Por: António Santos
Os Presidentes de Portugal e de Cabo Verde celebraram os 50 anos do Acordo de Lisboa, marco que definiu a transição do arquipélago de território ultramarino português para um Estado independente, esquecendo as dificuldades económicas em que vivem a maioria dos cabo-verdianos e o papel das nossas Forças Armadas na consolidação da independência.

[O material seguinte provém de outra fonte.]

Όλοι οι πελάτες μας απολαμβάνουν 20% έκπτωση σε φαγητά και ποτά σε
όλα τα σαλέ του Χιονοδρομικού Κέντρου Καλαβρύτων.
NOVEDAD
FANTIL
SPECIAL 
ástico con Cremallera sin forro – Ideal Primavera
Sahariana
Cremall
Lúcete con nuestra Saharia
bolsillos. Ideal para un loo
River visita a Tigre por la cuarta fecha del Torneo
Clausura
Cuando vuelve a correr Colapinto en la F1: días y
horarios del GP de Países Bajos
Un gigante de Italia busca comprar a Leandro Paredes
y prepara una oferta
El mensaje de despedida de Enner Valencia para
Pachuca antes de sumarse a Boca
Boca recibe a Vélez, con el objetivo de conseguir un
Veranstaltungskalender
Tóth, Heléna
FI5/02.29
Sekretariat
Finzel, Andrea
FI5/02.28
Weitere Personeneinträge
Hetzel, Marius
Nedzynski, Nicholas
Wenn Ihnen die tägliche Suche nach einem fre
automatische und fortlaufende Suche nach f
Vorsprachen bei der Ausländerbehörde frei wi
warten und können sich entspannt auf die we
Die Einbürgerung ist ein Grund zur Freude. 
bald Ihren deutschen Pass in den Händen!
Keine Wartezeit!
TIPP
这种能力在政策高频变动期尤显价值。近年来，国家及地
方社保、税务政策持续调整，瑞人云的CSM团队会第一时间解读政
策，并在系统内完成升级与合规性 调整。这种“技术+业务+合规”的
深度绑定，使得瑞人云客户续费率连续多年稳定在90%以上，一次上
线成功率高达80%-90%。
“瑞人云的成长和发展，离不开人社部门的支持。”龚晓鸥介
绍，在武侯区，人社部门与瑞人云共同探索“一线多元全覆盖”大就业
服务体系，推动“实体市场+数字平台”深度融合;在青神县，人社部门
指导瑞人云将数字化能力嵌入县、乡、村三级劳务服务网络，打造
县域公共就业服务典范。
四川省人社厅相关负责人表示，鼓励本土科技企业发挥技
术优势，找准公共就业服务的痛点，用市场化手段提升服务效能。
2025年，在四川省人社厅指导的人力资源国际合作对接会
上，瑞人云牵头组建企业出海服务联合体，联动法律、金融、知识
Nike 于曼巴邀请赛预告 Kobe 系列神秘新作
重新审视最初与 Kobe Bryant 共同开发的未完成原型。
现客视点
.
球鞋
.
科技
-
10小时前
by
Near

“Evocamos hoje aquilo que foi um passo jurídico decisivo no caminho para a independência de Cabo Verde“, destacou o chefe de Estado Português, Marcelo Rebelo de Sousa, na cidade da Praia, durante a cerimónia de homenagem aos signatários do Acordo de Lisboa para a transferência de soberania do arquipélago. Enquanto o Presidente cabo-verdiano, José Maria Neves, destacou o reconhecimento aos nacionais que assinaram o histórico Acordo de Lisboa como o comandante Pedro Pires, os diplomatas Amaro da Luz e José Luís Fernandes, ambos responsáveis do Partido Africano para a Independência da Guiné e Cabo Verde (PAIGC) durante o período da clandestinidade, e aos integrantes da delegação portuguesa, nomeadamente, os ministros Melo Antunes, Mário Soares e Almeida Santos.
Estou de acordo com a maioria das afirmações dos dois chefes de Estado, que louvaram as atitudes políticas que levaram, há 50 anos, à assinatura do acordo para a autodeterminação da independência de Cabo Verde. No entanto, não posso deixar de lamentar que o senhor Presidente da República de Cabo Verde, José Maria Neves, não tenha tido uma palavra para os jovens militares que ajudaram a consolidar e a garantir a estabilidade do nosso país no período que antecedeu a independência e no pós-independência em 1975.
O senhor Presidente esqueceu-se de falar da formação do exército que garantiu a estabilidade e a segurança, que foi formado por jovens voluntários (muitos à revelia das famílias), que decidiram abraçar as causas da independência ao lado do PAIGC, a completar o grupo de combatentes vindos da Guiné-Bissau, um grupo bastante reduzido que não garantia a estabilidade. Na altura, existiam muitas forças que eram contra a independência de Cabo Verde.
Os que fizeram parte desse grupo de jovens são de opinião que, se não fosse esse engajamento em massa dos jovens, a independência teria demorado mais tempo a alcançar, ou então teríamos muito mais problemas, sabendo que o pequeno grupo de combatentes vindos da Guiné, salvo devido respeito, não conseguiu garantir a estabilidade necessária a uma transição pacífica.
Todos estavam imbuídos do espírito de Amílcar Cabral que defendia: “a independência não significa içar a bandeira. A independência é o bem-estar do povo cabo-verdiano”. Aí é que se faz a pergunta: “como é que estamos neste momento?”. A resposta do povo cabo-verdiano é clara: “estamos mal” e, segundo uma sondagem da Afrosondagem, “em todas as áreas económicas, o Governo é avaliado negativamente, assim como também nas áreas sociais”.
Passados 50 anos, ainda segundo a sondagem, as Forças Armadas continuam a ser a única instituição em que mais os cabo-verdianos confiam. Por isso, continuamos sem perceber as razões que levaram o Presidente da República a não ter uma palavra de apreço com as nossas Forças Armadas. Hoje, Cabo Verde continua dependente de outros Estados e sem capacidade de se autossustentar. É a perceção de alguns cabo-verdianos, que consideram que o país ainda carece de investimentos em áreas cruciais para o desenvolvimento.